Despite the growth of new tech hubs around the world, Silicon Valley is still the number one ecosystem from which to build a consumer-facing app. With its many generations of institutional expertise, it’s hard to argue otherwise.
And yet, the “techo-chamber” can also be dangerous.
Take Jamie Wong. Her company, Vayable, graduated from Y Combinator in 2012 (and 500 Startups in 2011) and raised funds from a notable group of Silicon Valley investors. She is very much “in” the Valley tech scene.
But she realizing something during a recent trip to Paris, when a friend asked if she needed to use an ATM. She replied, “No, I have my phone,” implying she could use her Square or Google Wallet accounts to pay for things.
“They joked, like, ‘You know they don’t take Square or Google Wallet here, right?” Wong says. Oh right. Even in the US, where Square and Google Wallet are currently available, there aren’t many regions outside of Soma and Palo Alto where literally anything you’d want to buy can be paid for with an app.
It was a reminder of why, as the founder of a travel site, it’s important to get outside of the Valley every once in awhile. Hell, it’s important for any tech entrepreneur to do that — it’s the best way to stem the criticism that rich, elitist Valley types only make apps for themselves and their friends.
Vayable’s early adopter community and Silicon Valley network is important to the company, but it is still a minority population that isn’t terribly mainstream, Wong says. ”As we were starting to build for this outlier population, I realized it would be potentially dangerous and risky for us to not break out,” Wong says.
So she drew up plans to do exactly that. Vayable has packed up its bags for a month-long “Pop-up Headquarters” trip to Paris, where her team will host a number of community events for its guides and users. The team left yesterday.
While there, Vayable team members will book and go on as many Vayable experiences as possible while also recruiting new guides, holding office hours for existing guides, and getting feedback so that the guides can help shape Vayable’s product roadmap.

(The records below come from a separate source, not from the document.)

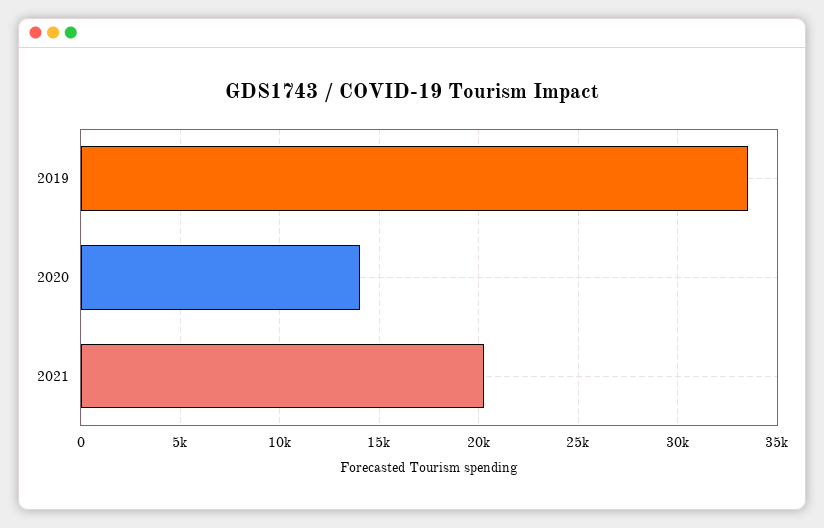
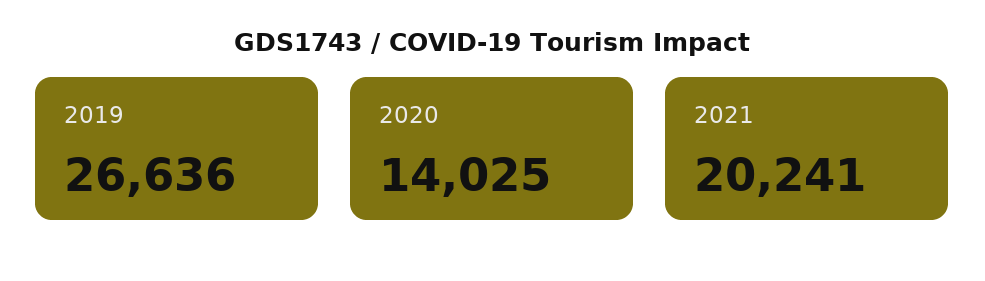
2019: 33500 -> 26636

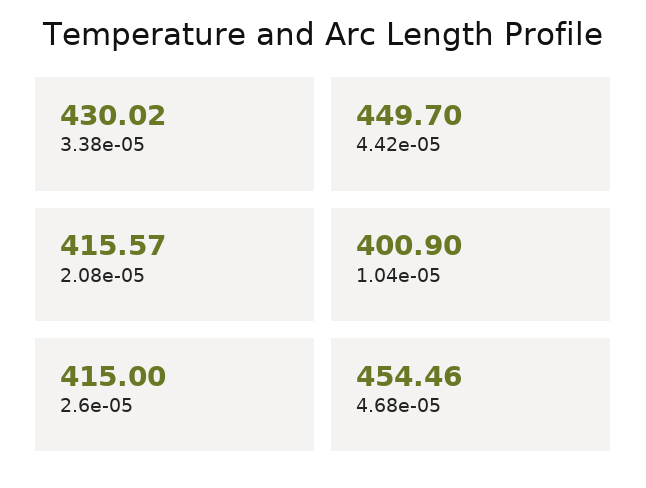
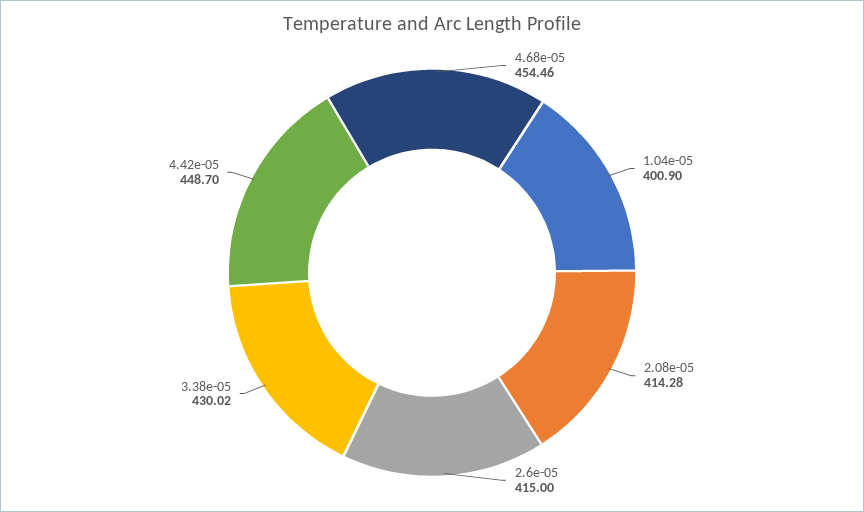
4.42e-05: 449.7 -> 448.7
2.08e-05: 415.57 -> 414.28

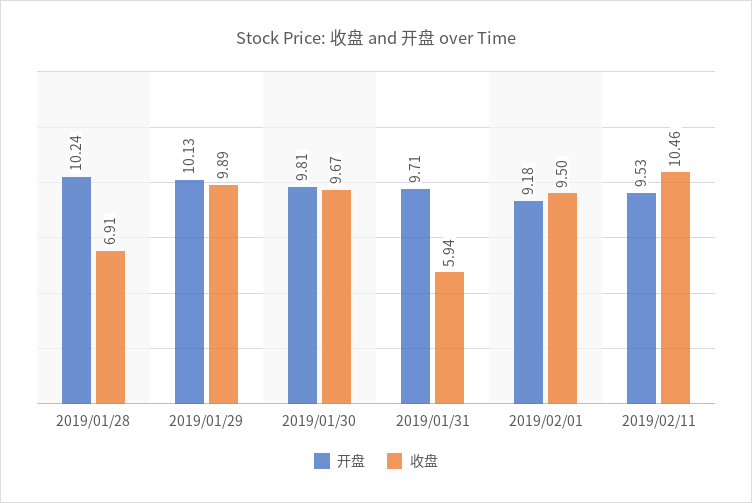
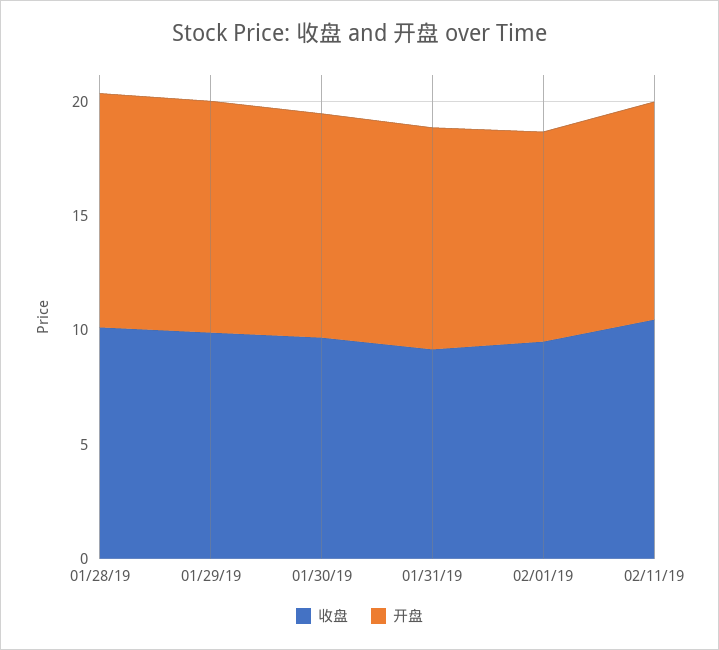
收盘, 2019/01/28: 6.91 -> 10
收盘, 2019/01/31: 5.94 -> 9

And because Wong wanted to do the trip without increasing Vayable’s burn rate, the company lined up a sponsor for the trip. In exchange for sharing Vayable content in its mobile app, British Airways has paid for part of the trip.
Paris is Vayable’s biggest market. The site has 5000 “on-the-ground guides” in Western Europe and the US, as well as 150 “insiders,” which curate and offer advice. Vayable doesn’t disclose how many users it has. After the Paris trip, Vayable plans to do a similar program in New York.
Earlier this year, Vayable switched up its marketplace offering by introducing its “insiders” feature for peer-to-peer advice and trip-planning. Vayable’s curated group of insiders now create custom experiences and itineraries for travelers. Vayable takes a 15 percent cut from bookings done through its site, including anything from a $20 list of the restaurant recommendations to a $500 trip-booking service for six people. Vayable’s philosophy is that the site helps travelers cut through the clutter of reviews and guides on places like TripAdvisor.
Early results of the new approach seem to be paying off. During the travel high season this summer, bookings were $350,000 in June and $1.4 million in July after slyly introducing the new features, Forbes reported. The company plans to take the majority of its revenue from hotel bookings, Wong said.